2. The EEG monitoring electrode box packaging bag according to claim 1, characterized in that, The wrapping cloth (1) has a Velcro front end on the left side and a Velcro backing on the right front end that can be bonded to the Velcro front end.
3. The EEG monitoring electrode box packaging bag according to claim 1, characterized in that, The upper end of the positioning block (2) is fixed with an arc-shaped hook (11).

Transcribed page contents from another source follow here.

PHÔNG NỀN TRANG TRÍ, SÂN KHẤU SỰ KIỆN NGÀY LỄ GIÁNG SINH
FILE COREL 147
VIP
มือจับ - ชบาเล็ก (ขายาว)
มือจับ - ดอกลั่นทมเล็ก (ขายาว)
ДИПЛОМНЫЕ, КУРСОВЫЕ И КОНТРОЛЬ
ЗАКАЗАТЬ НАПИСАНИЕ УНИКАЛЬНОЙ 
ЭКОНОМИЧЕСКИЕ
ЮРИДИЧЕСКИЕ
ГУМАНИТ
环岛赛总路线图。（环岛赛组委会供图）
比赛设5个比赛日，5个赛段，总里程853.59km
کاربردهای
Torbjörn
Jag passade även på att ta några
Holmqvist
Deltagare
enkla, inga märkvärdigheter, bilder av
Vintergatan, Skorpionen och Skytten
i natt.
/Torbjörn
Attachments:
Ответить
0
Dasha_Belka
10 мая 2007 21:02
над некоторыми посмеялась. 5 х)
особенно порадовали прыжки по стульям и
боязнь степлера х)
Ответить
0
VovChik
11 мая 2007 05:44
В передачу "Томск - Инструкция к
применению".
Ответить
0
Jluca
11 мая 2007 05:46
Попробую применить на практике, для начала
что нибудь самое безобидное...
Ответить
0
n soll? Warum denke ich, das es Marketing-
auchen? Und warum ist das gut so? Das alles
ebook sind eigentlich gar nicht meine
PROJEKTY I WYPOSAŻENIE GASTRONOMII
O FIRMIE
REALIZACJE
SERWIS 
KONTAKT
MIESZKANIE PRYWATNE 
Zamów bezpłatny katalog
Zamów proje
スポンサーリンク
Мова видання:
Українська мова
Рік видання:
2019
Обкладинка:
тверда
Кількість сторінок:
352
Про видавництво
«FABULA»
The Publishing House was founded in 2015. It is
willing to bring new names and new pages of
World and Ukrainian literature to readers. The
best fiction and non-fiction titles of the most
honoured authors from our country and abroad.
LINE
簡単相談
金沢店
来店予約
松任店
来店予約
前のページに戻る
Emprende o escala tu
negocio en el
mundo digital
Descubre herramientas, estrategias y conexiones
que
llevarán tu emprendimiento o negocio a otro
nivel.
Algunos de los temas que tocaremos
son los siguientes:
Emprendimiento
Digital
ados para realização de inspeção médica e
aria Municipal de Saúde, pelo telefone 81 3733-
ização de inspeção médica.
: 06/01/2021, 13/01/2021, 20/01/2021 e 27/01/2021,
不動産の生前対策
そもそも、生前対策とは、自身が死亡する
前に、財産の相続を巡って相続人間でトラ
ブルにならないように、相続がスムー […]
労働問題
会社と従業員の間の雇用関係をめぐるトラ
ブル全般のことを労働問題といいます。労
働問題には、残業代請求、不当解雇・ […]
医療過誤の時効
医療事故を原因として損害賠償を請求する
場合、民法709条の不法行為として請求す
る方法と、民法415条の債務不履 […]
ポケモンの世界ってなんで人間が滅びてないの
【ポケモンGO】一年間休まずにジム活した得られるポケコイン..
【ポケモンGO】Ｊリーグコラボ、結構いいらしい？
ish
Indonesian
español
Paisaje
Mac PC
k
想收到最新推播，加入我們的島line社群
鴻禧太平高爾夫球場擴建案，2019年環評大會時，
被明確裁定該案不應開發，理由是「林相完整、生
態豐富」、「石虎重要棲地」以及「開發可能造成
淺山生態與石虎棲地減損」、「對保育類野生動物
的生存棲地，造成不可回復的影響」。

4. The EEG monitoring electrode box packaging bag according to claim 1, characterized in that, The positioning block (2) is fixed with multiple pressing bands (12) evenly distributed in the left and right direction. The front side of the pressing band (12) and the right end of the positioning block (2) are fixed with a buckle (13). The rear side of the pressing band (9) is provided with a female buckle (14) that can cooperate with the buckle (13).
5. The EEG monitoring electrode box packaging bag according to claim 1, characterized in that, Two pressure bands (9) are respectively fixed with connecting blocks (15) at opposite ends. The left connecting block (15) has a slot (16) with the opening facing right. The right connecting block (15) has an inverted L-shaped insert (17) fixed. The left connecting block (15) has a slidable limit rod (18) connected to it. The upper end of the limit rod (18) passes through the corresponding side of the connecting block (15) and the lower side contacts the stepped surface of the insert (17).
6. The EEG monitoring electrode box packaging bag according to claim 5, characterized in that, The connecting block (15) on the left side has a pressure groove (19), and a pressure plate (20) is fixed at the left end of the limiting rod (18). The pressure plate (20) is located in the pressure groove (19) and its upper end is connected to the upper side wall of the pressure groove (19) through a V-shaped elastic sheet (21).
7. The EEG monitoring electrode box packaging bag according to claim 1, characterized in that, The placement groove (3) is provided with a connecting ring (22) located to the left of the gathering strap (10) on the lower side. The free end of the gathering strap (10) passes through the connecting ring (22) and is provided with an adhesive sticker.